Erster Weltkrieg

Nach der außenpolitischen Isolation in den ersten Jahren der 3. Republik versuchte Frankreich, unter dem Präsidenten Raymond Poincaré (1913-1920), seine Position durch die Bildung einer Triple Entente mit Großbritannien und Russland, als Gegenpol zum Dreierbund zwischen Deutschland, Österreich-Ungarn und Italien, zu verstärken.

Als der österreichisch-ungarische Thronfolger am 28. Juni 1914 in Sarajevo erschossen wurde, trat Frankreich an der Seite seiner Verbündeten, denen sich später Italien und die Vereinigten Staaten anschlossen, in den Krieg gegen Deutschland und Österreich-Ungarn ein.

Nach Beginn des 1. Weltkrieges bildtete Poincaré die Union Sacrée, ein Bündnis zwischen den bürgerlich-konservativen Parteien und den Sozialisten, mit dem Ziel die politische Einheit der Republik zu gewähren. Die Regierung bekam für die Kriegsführung außergewöhnliche Vollmachten.

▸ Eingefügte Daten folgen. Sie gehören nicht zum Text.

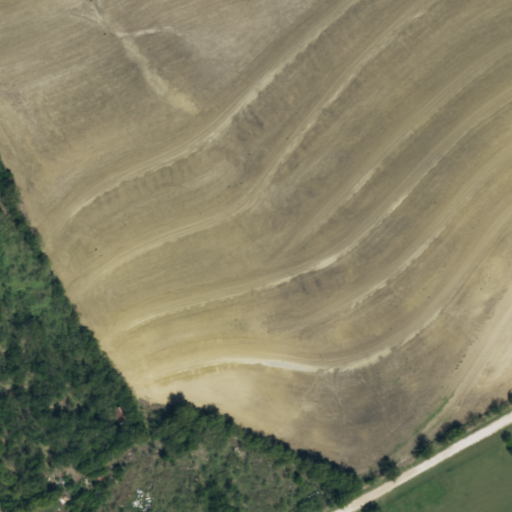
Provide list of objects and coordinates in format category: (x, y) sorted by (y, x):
building: (120, 414)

Poincaré erklärte als Kriegsziele die Rückgabe des im Französisch-Preußischen Krieg 1870 verlorenen Elsass-Lothringens sowie die Annexion des Rheinlands und der Saar, was auf allgemeine Zustimmung der Bevölkerung stieß.

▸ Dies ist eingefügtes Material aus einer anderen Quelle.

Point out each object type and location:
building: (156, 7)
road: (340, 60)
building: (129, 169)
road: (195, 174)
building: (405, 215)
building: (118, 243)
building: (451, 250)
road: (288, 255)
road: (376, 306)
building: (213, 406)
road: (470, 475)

Der Kriegsbeginn verlief ungünstig für Frankreich, da das  weit entfernte Russland viel Zeit für die Mobilisierung benötigte und Deutschland sich dazu entschloss, mit aller Kraft zunächst gegen den westlichen Nachbarn Frankreich vorzugehen. Nach den ersten Niederlagen in den Ardennen gelang es den französischen Truppen jedoch in der Schlacht an der Marne, den Vormarsch der deutschen Truppen zu stoppen. Inzwischen war die russische Armee in die aktive Phase des Krieges eingetreten und Deutschland zog einen Teil der Truppen nach Osten ab. Zu Beginn des Jahres 1916 wagten die Deutschen eine Offensive. Sie wählten das Gebiet um Verdun für einen gezielten Angriff, den Frankreich mit sehr hohen Verlusten abwehren konnte. Seit 1917 übernahm General Philippe Pétain das Kommando der schlecht organisierten Nordarmee und stabilisierte die Situation in kürzester Zeit.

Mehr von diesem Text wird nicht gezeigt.